Lange noch senkten wir die trunkenen Blicke umher auf die Gegend, wo wir immer mehr neue und interessante Gegenstände und Scenen auffanden. Endlich aber, von Hunger und Durst geplagt, schickten wir uns zur Rückreise an, welche wir auch vergnügt und glücklich vollendeten.

Nach mehrern Jahren reißte ich wieder einmal auf den Auersberg und fand die Ruinen unserer damaligen Hütte noch, worüber ich die lebhafteste Freude empfand, denn dadurch wurde ich an manche frohe Stunde erinnert, die ich nie wieder so genießen werde.

Reiche Leute könnten sich recht verdient um den Auersberg machen, wenn sie eine nicht zu hohe, steinerne Gallerie auf die Spitze desselben bauen ließen; die Aussicht gewönne dadurch ungemein, man hätte mehr Bequemlichkeit, und in der Ferne würde dieß dem Berge ein interessanteres Ansehen geben. -- Steine giebts im Gebirge, auch arme Leute genug, die sich etwas verdienen möchten und könnten! --

Der Aufgang der Sonne auf dem Auersberg bei Eybenstock.

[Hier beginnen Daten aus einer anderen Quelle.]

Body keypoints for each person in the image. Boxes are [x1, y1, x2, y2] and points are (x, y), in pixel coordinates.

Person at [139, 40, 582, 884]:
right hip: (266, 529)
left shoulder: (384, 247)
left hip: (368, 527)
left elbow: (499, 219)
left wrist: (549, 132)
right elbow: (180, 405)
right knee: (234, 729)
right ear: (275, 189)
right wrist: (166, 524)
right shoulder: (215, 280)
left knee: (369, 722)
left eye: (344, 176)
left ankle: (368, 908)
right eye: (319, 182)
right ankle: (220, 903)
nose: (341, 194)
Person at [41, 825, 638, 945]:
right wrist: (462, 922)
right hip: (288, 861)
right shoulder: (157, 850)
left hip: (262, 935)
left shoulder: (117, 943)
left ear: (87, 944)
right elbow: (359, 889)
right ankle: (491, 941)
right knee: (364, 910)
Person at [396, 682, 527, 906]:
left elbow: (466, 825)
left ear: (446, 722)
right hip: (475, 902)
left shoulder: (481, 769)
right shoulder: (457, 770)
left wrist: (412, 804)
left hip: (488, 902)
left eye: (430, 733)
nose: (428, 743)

Eine Novantike für Freunde der Natur.[37]

Den 12ten July 1793.

Hab ich mir je gewünscht ein Dichter zu seyn: so hab ichs heute. Heute habe ich die Sonne auf dem _Auersberg_ aufgehen gesehen. Eine Erscheinung, Freund, die schon von vielen Dichtern lebhaft besungen und von Prosaikern beschrieben worden; deren Beschreibung aber doch das Gefühl in mir nicht rege gemacht hat, als es die Natur diesen Morgen selbst in uns hervorbrachte. Sey es nun, daß das frühe Erwachen, die Morgenluft und die mit ihr vereinigte Bergluft, die höhere Region, in welcher wir uns befanden, zu unserer Stimmung für Freude und reine Naturgefühle das Ihre beygetragen haben: genug, ich muß Dir gestehen, daß ich solche Empfindungen nie in mir gefühlt habe: ob ich schon die Sonne oft, aber auf der Ebene, habe aufgehen sehen. Ich will dir ohne allen dichterischen Schwung die Erscheinung, so gut ich kann, beschreiben.

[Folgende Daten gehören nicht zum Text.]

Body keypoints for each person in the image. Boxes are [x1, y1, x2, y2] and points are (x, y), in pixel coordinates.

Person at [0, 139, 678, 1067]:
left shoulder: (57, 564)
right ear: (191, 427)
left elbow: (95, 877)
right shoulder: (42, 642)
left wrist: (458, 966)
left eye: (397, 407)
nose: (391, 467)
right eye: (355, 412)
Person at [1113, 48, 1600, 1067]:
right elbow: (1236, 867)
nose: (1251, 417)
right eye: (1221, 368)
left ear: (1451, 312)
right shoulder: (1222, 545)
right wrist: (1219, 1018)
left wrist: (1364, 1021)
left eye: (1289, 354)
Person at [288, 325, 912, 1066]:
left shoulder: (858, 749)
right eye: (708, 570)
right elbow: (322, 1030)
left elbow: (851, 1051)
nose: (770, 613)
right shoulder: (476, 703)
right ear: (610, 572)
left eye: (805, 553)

Um 12 Uhr des Nachts machten wir uns in Eybenstock auf den Weg; denn wir hatten volle 2 Stunden, einen ziemlich ungebahnten Weg bis auf die Spitze des Auersberges, der Thurm genannt, zu steigen. Unser Weg bis an den Abhang, welcher sich in das Thal der großen Bucke hinabstürzt, war fast eben. Aber auf einmal als wir uns dem Abhang näherten, wo wir gegen über wieder aufwärts klettern mußten, wurde unser Pfad kritischer. Vorsichtig und in Gefahr hinab zu rollen, stiegen wir in das Thal der großen Bucke hinab, und befanden uns, so viel als die Schatten der Nacht urtheilen ließen, in einem sehr engen, auf beiden Seiten mit hohen Gebirgen und freistehenden Felsenwänden umgebenen Thal eingeschlossen. Der einzige Ort wo wir ins Thal herab gestiegen waren, machte es zugänglich. Von hier aus stiegen wir wieder in einer von freystehenden Felsen gebildeten, mit hohen Bäumen bewachsenen und durch zerstreut umherliegende Felsenmassen fast unwegbaren Schlucht aufwärts. Das durch die Hitze der vorigen Tage ausgetrocknete Moos und die durch die schattichten Bäume noch dunkler gemachte Nacht, erschwerte unser Steigen ungemein. Unsere Schuhe wurden so glatt, daß wir aller Versuche ungeachtet, uns nicht immer aufrecht erhalten konnten; und die Dunkelheit erlaubte es nicht uns bequemere Fußtritte auszusuchen.